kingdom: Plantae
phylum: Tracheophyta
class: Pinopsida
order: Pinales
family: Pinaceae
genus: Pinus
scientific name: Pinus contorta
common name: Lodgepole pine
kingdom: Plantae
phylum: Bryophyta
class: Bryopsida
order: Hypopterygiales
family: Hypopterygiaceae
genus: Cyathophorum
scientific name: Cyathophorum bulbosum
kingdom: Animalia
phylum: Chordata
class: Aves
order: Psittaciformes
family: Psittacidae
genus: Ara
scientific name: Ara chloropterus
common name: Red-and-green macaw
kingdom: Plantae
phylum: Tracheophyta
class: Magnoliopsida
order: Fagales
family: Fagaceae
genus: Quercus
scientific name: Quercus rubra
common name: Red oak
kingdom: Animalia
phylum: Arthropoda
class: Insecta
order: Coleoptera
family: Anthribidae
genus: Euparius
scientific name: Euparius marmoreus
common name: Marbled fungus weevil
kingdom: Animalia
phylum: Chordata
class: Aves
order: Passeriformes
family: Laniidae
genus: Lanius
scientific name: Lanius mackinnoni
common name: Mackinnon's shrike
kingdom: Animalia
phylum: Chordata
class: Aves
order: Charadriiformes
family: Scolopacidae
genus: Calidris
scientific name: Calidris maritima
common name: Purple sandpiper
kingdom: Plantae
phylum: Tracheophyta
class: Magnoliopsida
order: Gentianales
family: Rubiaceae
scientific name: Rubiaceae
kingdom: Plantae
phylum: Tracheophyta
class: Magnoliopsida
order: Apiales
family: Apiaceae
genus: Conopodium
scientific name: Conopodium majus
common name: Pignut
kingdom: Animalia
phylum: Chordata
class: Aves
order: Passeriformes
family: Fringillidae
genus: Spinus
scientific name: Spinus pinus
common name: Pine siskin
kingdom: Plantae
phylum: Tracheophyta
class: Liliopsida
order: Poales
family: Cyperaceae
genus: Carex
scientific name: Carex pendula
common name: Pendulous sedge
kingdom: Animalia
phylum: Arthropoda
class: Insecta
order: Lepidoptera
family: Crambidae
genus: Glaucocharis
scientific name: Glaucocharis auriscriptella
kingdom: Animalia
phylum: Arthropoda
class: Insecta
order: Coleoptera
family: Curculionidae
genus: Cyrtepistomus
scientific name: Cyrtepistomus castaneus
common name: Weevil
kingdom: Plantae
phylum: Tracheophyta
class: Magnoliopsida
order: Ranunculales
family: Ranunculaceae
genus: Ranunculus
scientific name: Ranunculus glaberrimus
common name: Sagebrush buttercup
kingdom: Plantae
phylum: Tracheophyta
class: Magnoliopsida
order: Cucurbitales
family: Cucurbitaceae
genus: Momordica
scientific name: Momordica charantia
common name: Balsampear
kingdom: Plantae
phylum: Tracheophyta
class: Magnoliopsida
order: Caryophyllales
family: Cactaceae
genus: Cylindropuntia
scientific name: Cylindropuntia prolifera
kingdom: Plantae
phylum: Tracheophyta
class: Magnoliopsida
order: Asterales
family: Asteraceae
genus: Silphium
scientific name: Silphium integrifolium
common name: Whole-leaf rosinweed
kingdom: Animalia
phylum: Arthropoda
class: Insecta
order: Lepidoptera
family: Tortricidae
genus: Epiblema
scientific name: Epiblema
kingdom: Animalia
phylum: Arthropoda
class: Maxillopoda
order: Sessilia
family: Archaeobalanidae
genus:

------------

Pouvez-vous modifier ces lignes en remplaçant « common name » par « vernacular name » dans tous les enregistrements, sans toucher au reste ?

kingdom: Plantae
phylum: Tracheophyta
class: Pinopsida
order: Pinales
family: Pinaceae
genus: Pinus
scientific name: Pinus contorta
vernacular name: Lodgepole pine
kingdom: Plantae
phylum: Bryophyta
class: Bryopsida
order: Hypopterygiales
family: Hypopterygiaceae
genus: Cyathophorum
scientific name: Cyathophorum bulbosum
kingdom: Animalia
phylum: Chordata
class: Aves
order: Psittaciformes
family: Psittacidae
genus: Ara
scientific name: Ara chloropterus
vernacular name: Red-and-green macaw
kingdom: Plantae
phylum: Tracheophyta
class: Magnoliopsida
order: Fagales
family: Fagaceae
genus: Quercus
scientific name: Quercus rubra
vernacular name: Red oak
kingdom: Animalia
phylum: Arthropoda
class: Insecta
order: Coleoptera
family: Anthribidae
genus: Euparius
scientific name: Euparius marmoreus
vernacular name: Marbled fungus weevil
kingdom: Animalia
phylum: Chordata
class: Aves
order: Passeriformes
family: Laniidae
genus: Lanius
scientific name: Lanius mackinnoni
vernacular name: Mackinnon's shrike
kingdom: Animalia
phylum: Chordata
class: Aves
order: Charadriiformes
family: Scolopacidae
genus: Calidris
scientific name: Calidris maritima
vernacular name: Purple sandpiper
kingdom: Plantae
phylum: Tracheophyta
class: Magnoliopsida
order: Gentianales
family: Rubiaceae
scientific name: Rubiaceae
kingdom: Plantae
phylum: Tracheophyta
class: Magnoliopsida
order: Apiales
family: Apiaceae
genus: Conopodium
scientific name: Conopodium majus
vernacular name: Pignut
kingdom: Animalia
phylum: Chordata
class: Aves
order: Passeriformes
family: Fringillidae
genus: Spinus
scientific name: Spinus pinus
vernacular name: Pine siskin
kingdom: Plantae
phylum: Tracheophyta
class: Liliopsida
order: Poales
family: Cyperaceae
genus: Carex
scientific name: Carex pendula
vernacular name: Pendulous sedge
kingdom: Animalia
phylum: Arthropoda
class: Insecta
order: Lepidoptera
family: Crambidae
genus: Glaucocharis
scientific name: Glaucocharis auriscriptella
kingdom: Animalia
phylum: Arthropoda
class: Insecta
order: Coleoptera
family: Curculionidae
genus: Cyrtepistomus
scientific name: Cyrtepistomus castaneus
vernacular name: Weevil
kingdom: Plantae
phylum: Tracheophyta
class: Magnoliopsida
order: Ranunculales
family: Ranunculaceae
genus: Ranunculus
scientific name: Ranunculus glaberrimus
vernacular name: Sagebrush buttercup
kingdom: Plantae
phylum: Tracheophyta
class: Magnoliopsida
order: Cucurbitales
family: Cucurbitaceae
genus: Momordica
scientific name: Momordica charantia
vernacular name: Balsampear
kingdom: Plantae
phylum: Tracheophyta
class: Magnoliopsida
order: Caryophyllales
family: Cactaceae
genus: Cylindropuntia
scientific name: Cylindropuntia prolifera
kingdom: Plantae
phylum: Tracheophyta
class: Magnoliopsida
order: Asterales
family: Asteraceae
genus: Silphium
scientific name: Silphium integrifolium
vernacular name: Whole-leaf rosinweed
kingdom: Animalia
phylum: Arthropoda
class: Insecta
order: Lepidoptera
family: Tortricidae
genus: Epiblema
scientific name: Epiblema
kingdom: Animalia
phylum: Arthropoda
class: Maxillopoda
order: Sessilia
family: Archaeobalanidae
genus:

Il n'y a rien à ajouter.